Data excerpts

BEGIN

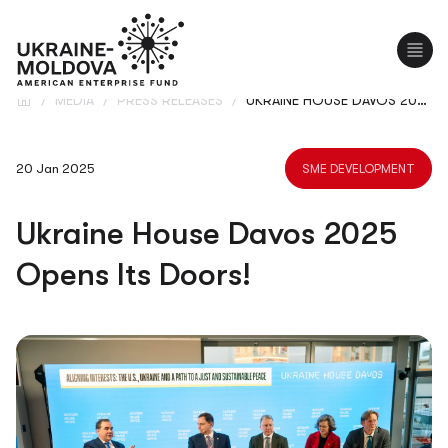
UA
/
MEDIA
/
PRESS RELEASES
/
UKRAINE HOUSE DAVOS 2025 OPENS ITS DOORS!
20 Jan 2025
SME DEVELOPMENT
Ukraine House Davos 2025
Opens Its Doors!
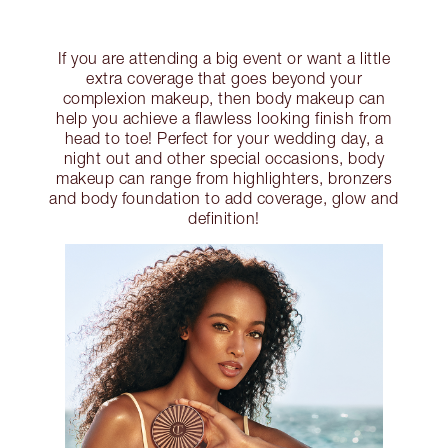
If you are attending a big event or want a little
extra coverage that goes beyond your
complexion makeup, then body makeup can
help you achieve a flawless looking finish from
head to toe! Perfect for your wedding day, a
night out and other special occasions, body
makeup can range from highlighters, bronzers
and body foundation to add coverage, glow and
definition!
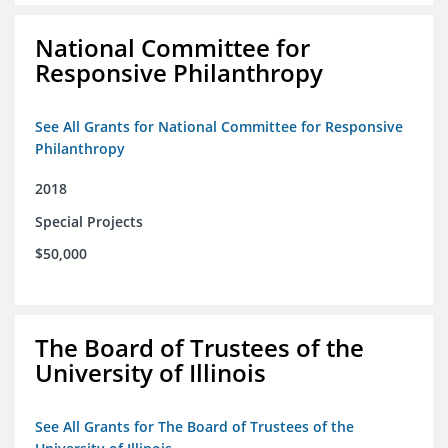
National Committee for
Responsive Philanthropy
See All Grants for National Committee for Responsive
Philanthropy
2018
Special Projects
$50,000
The Board of Trustees of the
University of Illinois
See All Grants for The Board of Trustees of the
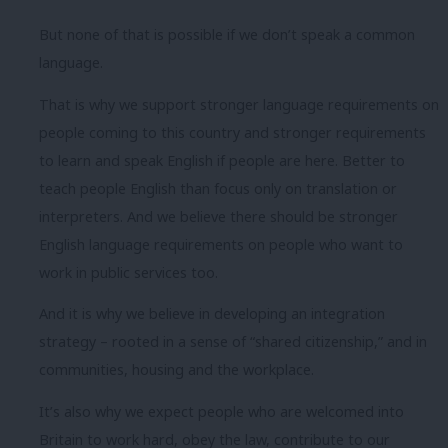
But none of that is possible if we don’t speak a common
language.
That is why we support stronger language requirements on
people coming to this country and stronger requirements
to learn and speak English if people are here. Better to
teach people English than focus only on translation or
interpreters. And we believe there should be stronger
English language requirements on people who want to
work in public services too.
And it is why we believe in developing an integration
strategy – rooted in a sense of “shared citizenship,” and in
communities, housing and the workplace.
It’s also why we expect people who are welcomed into
Britain to work hard, obey the law, contribute to our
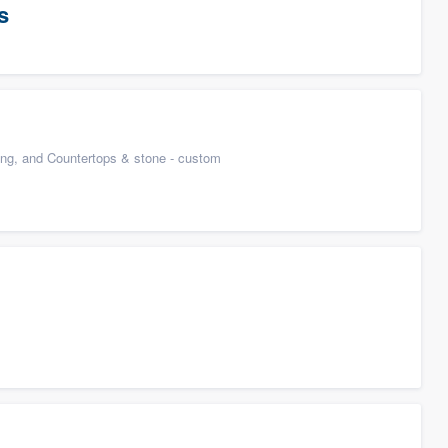
s
n
ing, and Countertops & stone - custom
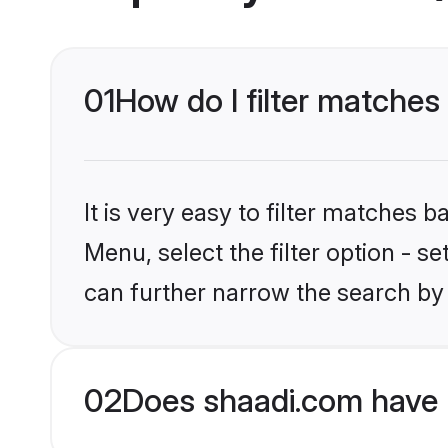
01
How do I filter matches
It is very easy to filter matches 
Menu, select the filter option - s
can further narrow the search by 
02
Does shaadi.com have 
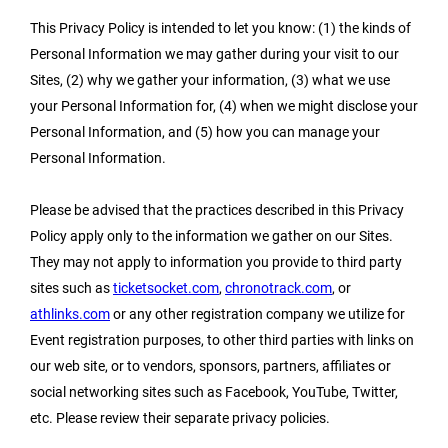
This Privacy Policy is intended to let you know: (1) the kinds of
Personal Information we may gather during your visit to our
Sites, (2) why we gather your information, (3) what we use
your Personal Information for, (4) when we might disclose your
Personal Information, and (5) how you can manage your
Personal Information.
Please be advised that the practices described in this Privacy
Policy apply only to the information we gather on our Sites.
They may not apply to information you provide to third party
sites such as
ticketsocket.com
,
chronotrack.com
, or
athlinks.com
or any other registration company we utilize for
Event registration purposes, to other third parties with links on
our web site, or to vendors, sponsors, partners, affiliates or
social networking sites such as Facebook, YouTube, Twitter,
etc. Please review their separate privacy policies.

END

**Exercise details**: Whenever a line in the entries above includes the word "Please", pull that line out.

**Task output**:
Please be advised that the practices described in this Privacy
etc. Please review their separate privacy policies.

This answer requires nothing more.